If I remember my celestial navigation right, a sun line will only give you one line. You can be anywhere on that line. I those days it was 90% dead reckoning and 10% luck. If the winds were off and he was a degree or two off on heading....
I recall once during the SEA era hearing about a tanker navigator who missed Guam by 400 miles. Luckily for them, the Guam people was able to get a directional fix off the HF and steered them back to Guam.
I may be the only member of SOH (but more likely just one of a few) who actually did navigate an airplane across the Pacific and Atlantic Oceans using only celestial and pressure line of position techniques.
You are correct. A sun line of position (LOP) merely gives you a line (in actual fact a small segment of a circle) and you can be anywhere along that line. When flying from west to east, as she was doing, the sun line plots along the distance line, meaning more or less perpendicular to your west to east course line.
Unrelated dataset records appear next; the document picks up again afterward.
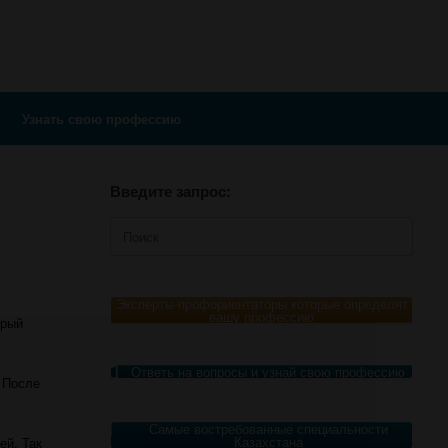
Узнать свою профессию
Введите запрос:
Поиск
по:
Эксперты-профориентаторы которые определят
вашу профессию
орый
Ответь на вопросы и узнай свою профессию
 После
м
Самые востребованные специальности
Казахстана
ей. Так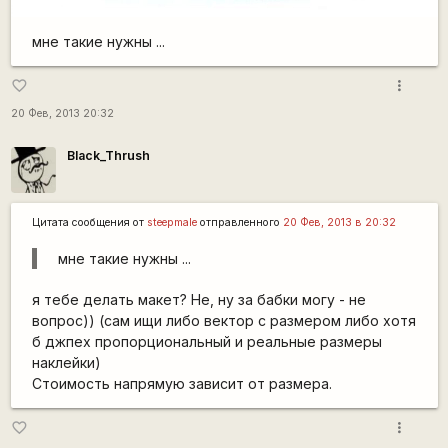
мне такие нужны ...
more_vert
favorite_border
20 Фев, 2013 20:32
Black_Thrush
Цитата сообщения от
steepmale
отправленного
20 Фев, 2013 в 20:32
мне такие нужны ...
я тебе делать макет? Не, ну за бабки могу - не
вопрос)) (сам ищи либо вектор с размером либо хотя
б джпех пропорциональный и реальные размеры
наклейки)
Стоимость напрямую зависит от размера.
more_vert
favorite_border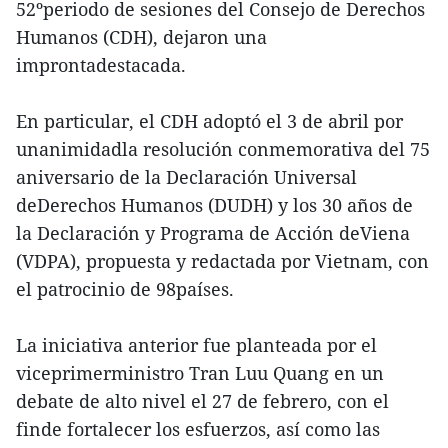
52ºperiodo de sesiones del Consejo de Derechos
Humanos (CDH), dejaron una
improntadestacada.
En particular, el CDH adoptó el 3 de abril por
unanimidadla resolución conmemorativa del 75
aniversario de la Declaración Universal
deDerechos Humanos (DUDH) y los 30 años de
la Declaración y Programa de Acción deViena
(VDPA), propuesta y redactada por Vietnam, con
el patrocinio de 98países.
La iniciativa anterior fue planteada por el
viceprimerministro Tran Luu Quang en un
debate de alto nivel el 27 de febrero, con el
finde fortalecer los esfuerzos, así como las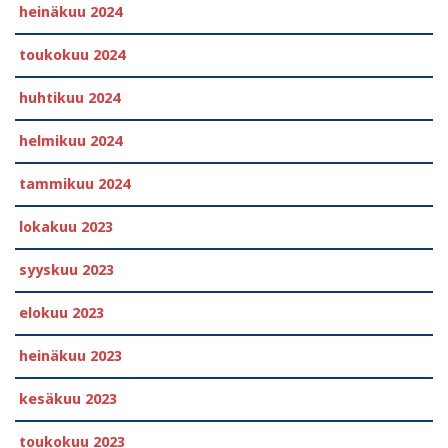
heinäkuu 2024
toukokuu 2024
huhtikuu 2024
helmikuu 2024
tammikuu 2024
lokakuu 2023
syyskuu 2023
elokuu 2023
heinäkuu 2023
kesäkuu 2023
toukokuu 2023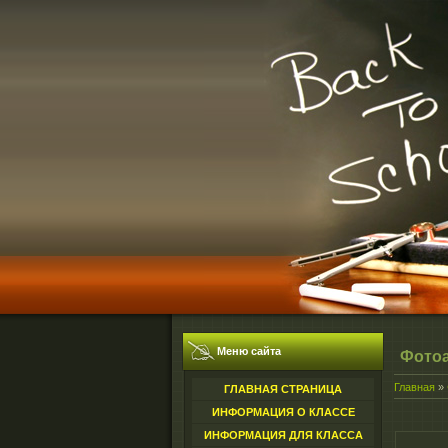
Меню сайта
Фото
Главная
»
ГЛАВНАЯ СТРАНИЦА
ИНФОРМАЦИЯ О КЛАССЕ
ИНФОРМАЦИЯ ДЛЯ КЛАССА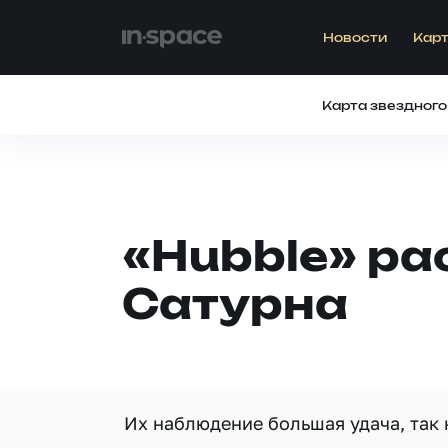
Новости
Карт
Карта звездного
«Hubble» ра
Сатурна
Их наблюдение большая удача, так 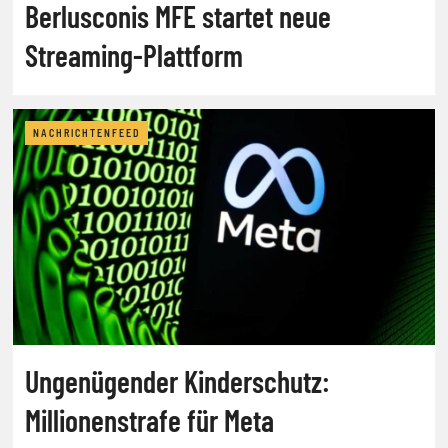
Berlusconis MFE startet neue
Streaming-Plattform
NACHRICHTENFEED
Ungenügender Kinderschutz:
Millionenstrafe für Meta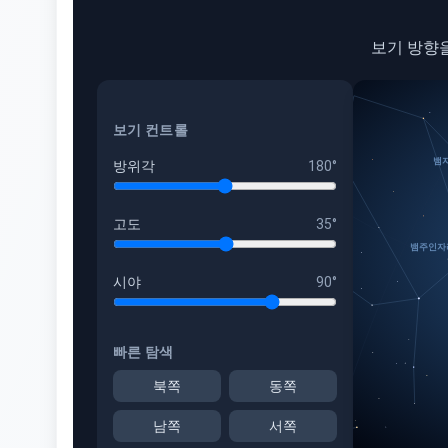
보기 방향
보기 컨트롤
뱀
방위각
180
°
고도
35
°
뱀주인자
시야
90
°
빠른 탐색
북쪽
동쪽
남쪽
서쪽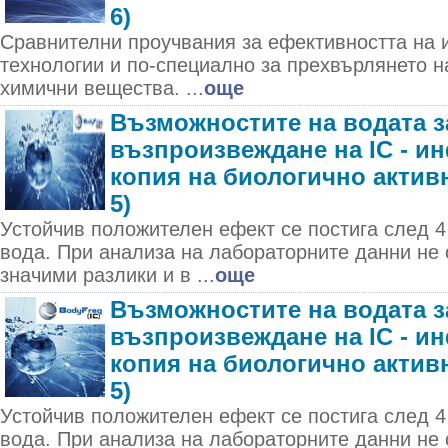
6)
Сравнителни проучвания за ефективността на
технологии и по-специално за прехвърлянето н
химични вещества. ...
още
Възможностите на водата з
възпроизвеждане на IC - 
копия на биологично актив
5)
Устойчив положителен ефект се постига след 
вода. При анализа на лабораторните данни не 
значими разлики и в ...
още
Възможностите на водата з
възпроизвеждане на IC - 
копия на биологично актив
5)
Устойчив положителен ефект се постига след 
вода. При анализа на лабораторните данни не 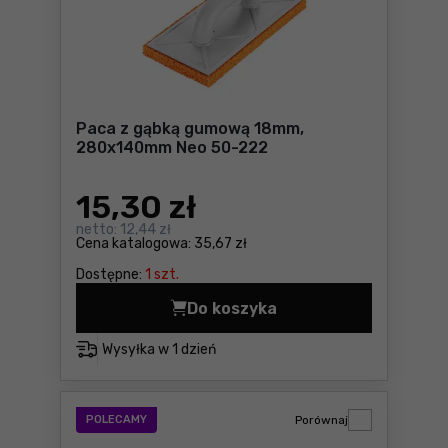
Paca z gąbką gumową 18mm,
280x140mm Neo 50-222
15
,30 zł
netto:
12,44 zł
Cena katalogowa:
35,67 zł
Dostępne:
1 szt.
Do koszyka
Paca z gąbką gumową 18mm
Wysyłka w
1 dzień
POLECAMY
Porównaj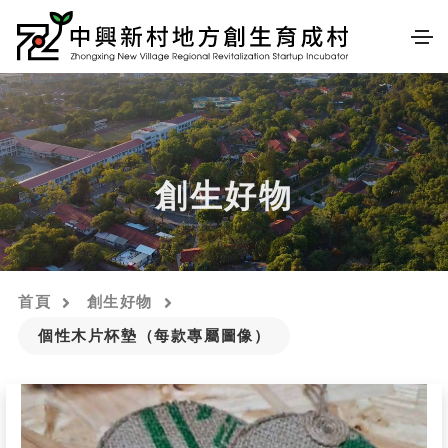
創生好物
首頁
創生好物
個性木片杯墊（每款專屬圖像）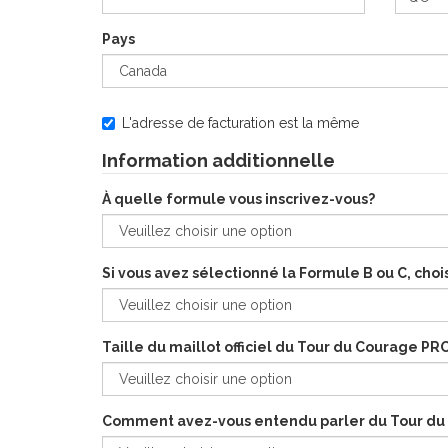
Pays
L'adresse de facturation est la même
Information additionnelle
À quelle formule vous inscrivez-vous?
Si vous avez sélectionné la Formule B ou C, cho
Taille du maillot officiel du Tour du Courage PR
Comment avez-vous entendu parler du Tour d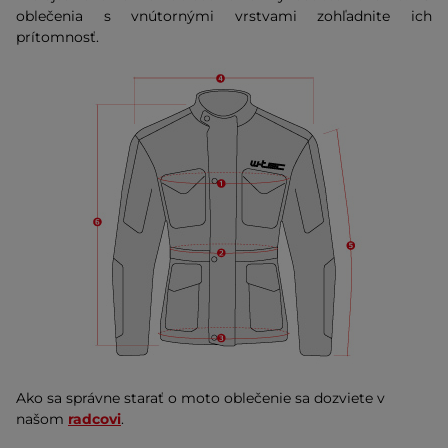
oblečenia s vnútornými vrstvami zohľadnite ich
prítomnosť.
Ako sa správne starať o moto oblečenie sa dozviete v
našom
radcovi
.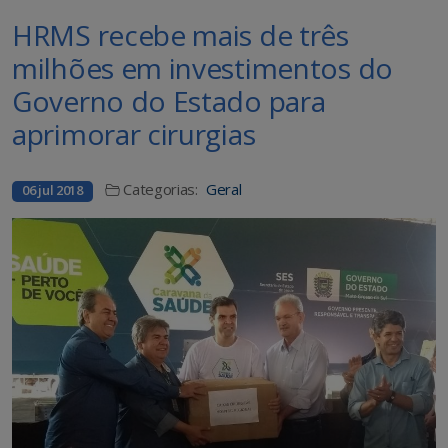
HRMS recebe mais de três
milhões em investimentos do
Governo do Estado para
aprimorar cirurgias
Categorias:
Geral
06 jul 2018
Pressure line of position can provide a course line, meaning a LOP that runs parallel to your west to east courseline.
I would believe that her navigator would have use the temperature method to plot his pressure lines. It is not all that accurate, but better than nothing.
The jet stream sometimes does come down in altitude and can radically and unpredictably alter the winds from their normal strength and direction, even at altitudes down to 5,000 feet MSL, or lower. It is suspected this happened on that fateful flight. Don't forget also that for celestial to work, you have to be able to see the celestial body you are shooting. Clouds can become a problem.
Back in that era, every cross oceanic flight was a risk, especialy the distance she flew on that leg, which was the longest scheduled leg of her around-the-world effort. So, being off by 300nm is plausible. Noonan's job was to get Earhardt close enough to receive the NDB signal that was supposed to guide her in. But it seems for whatever reason, the radio did not function. She was close enough to establish radio contact for some time, and in theory that meant she should have been close enough to receive and home in on the NDB signal.
But, clearly that did not happen.
Why has remained one of the oldest questions in aviation history.